#### EXTRACTED RECORDS ####

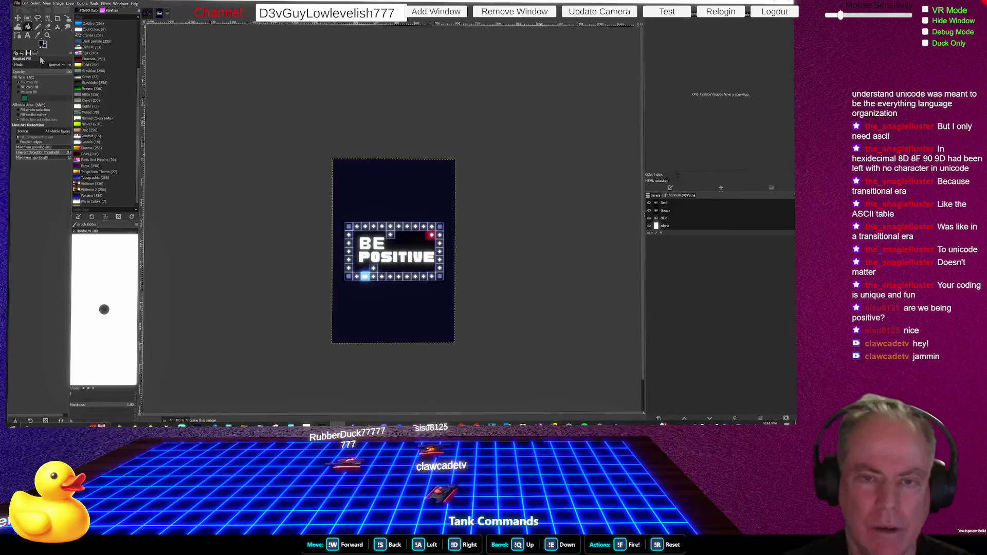
# Confirm saving the capsule as an XCF file, then switch to the Steam Page folder in File Explorer.
pyautogui.press('ctrl+s')
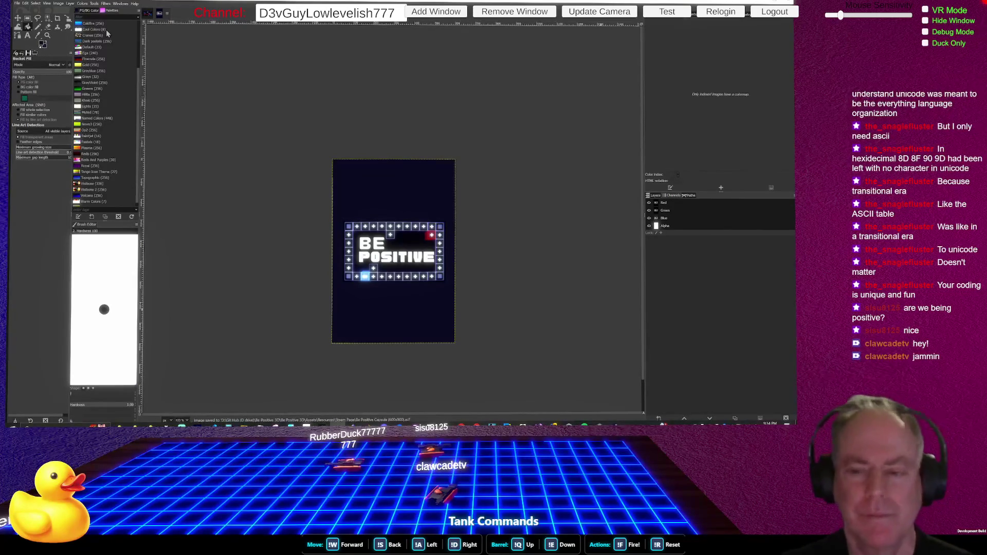
pyautogui.click(18, 3)
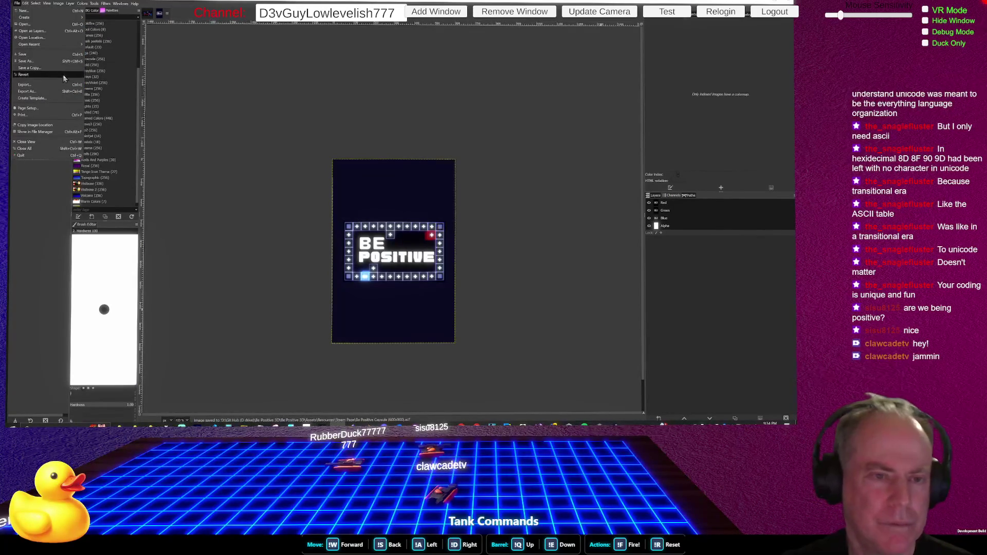
pyautogui.click(35, 93)
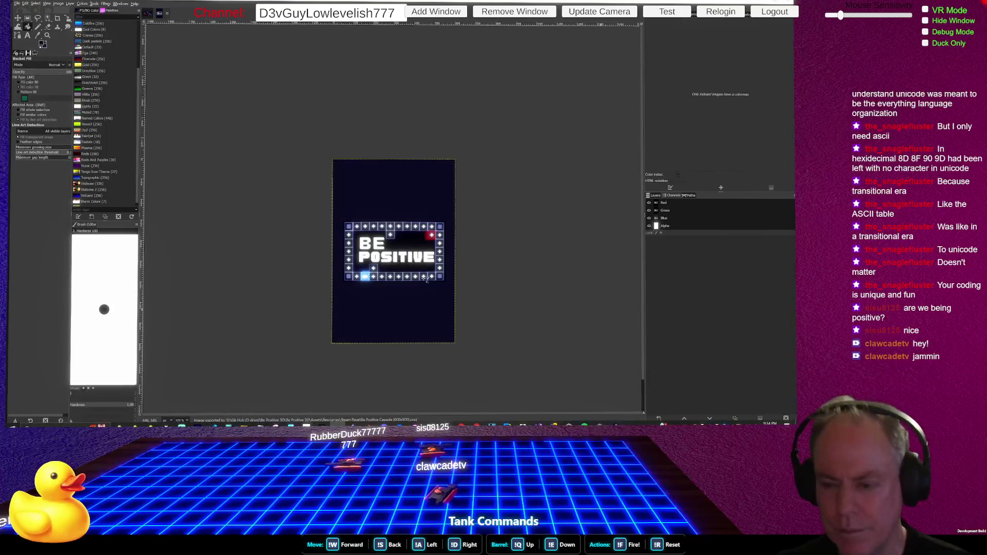
pyautogui.press('alt+Tab')
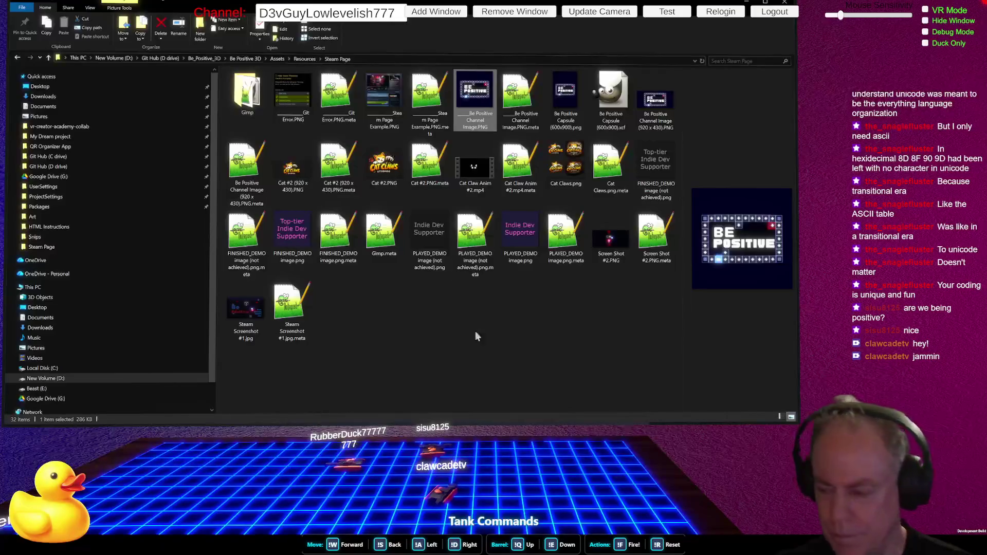
# Switch to Spotify's SYNTHWAVE by StreemTunes playlist, which is playing Andromeda.
pyautogui.press('alt+Tab')
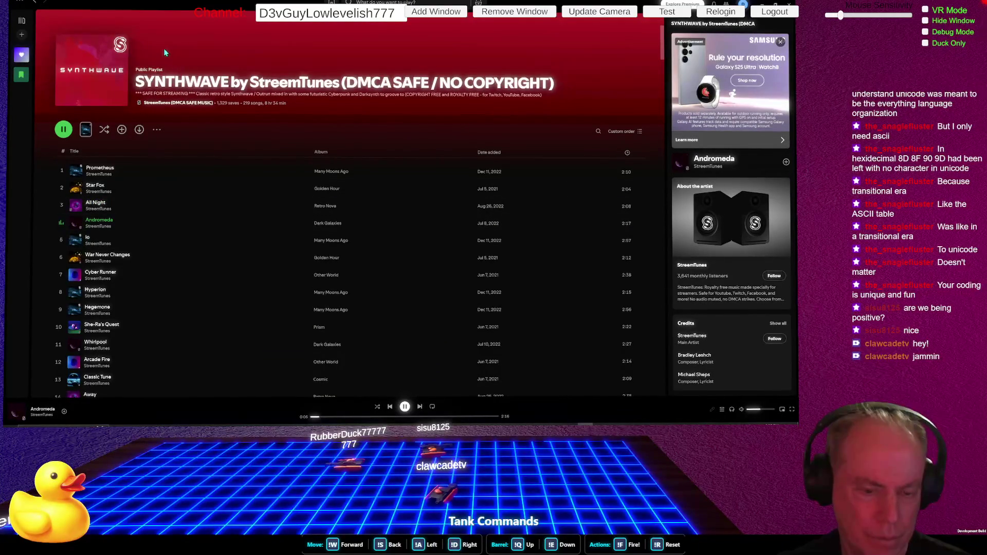
# Play Hyperion from the SYNTHWAVE playlist a little quieter, then return to the Steam Page folder.
pyautogui.click(62, 246)
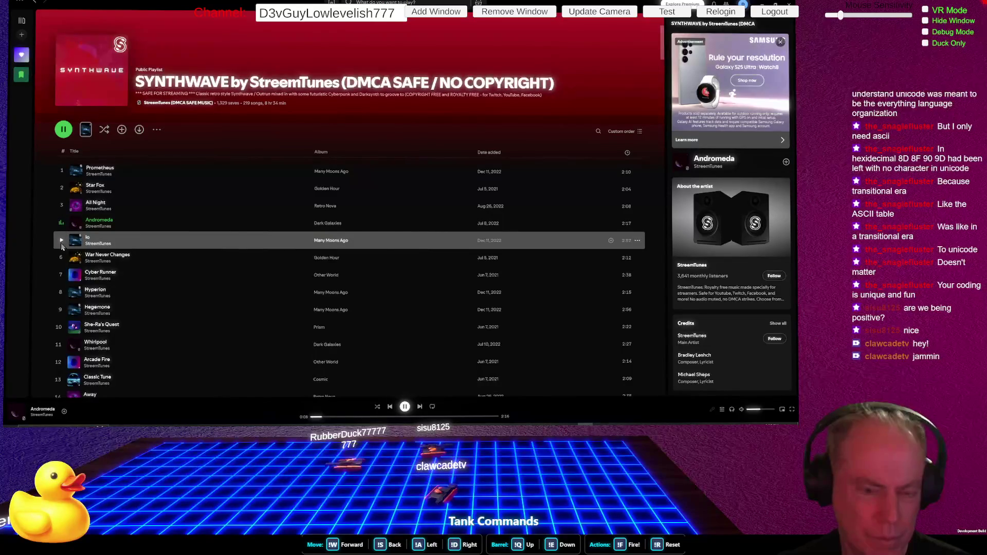
pyautogui.click(61, 241)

####

YOUR INSTRUCTIONS:
Leave out each picture and extract the lines from the one containing "pyautogui.click(18, 3)" through the end of the records above, inclusive, exactly as they stand.

EXPECTED ANSWER:
pyautogui.click(18, 3)
pyautogui.click(35, 93)
pyautogui.press('alt+Tab')
# Switch to Spotify's SYNTHWAVE by StreemTunes playlist, which is playing Andromeda.
pyautogui.press('alt+Tab')
# Play Hyperion from the SYNTHWAVE playlist a little quieter, then return to the Steam Page folder.
pyautogui.click(62, 246)
pyautogui.click(61, 241)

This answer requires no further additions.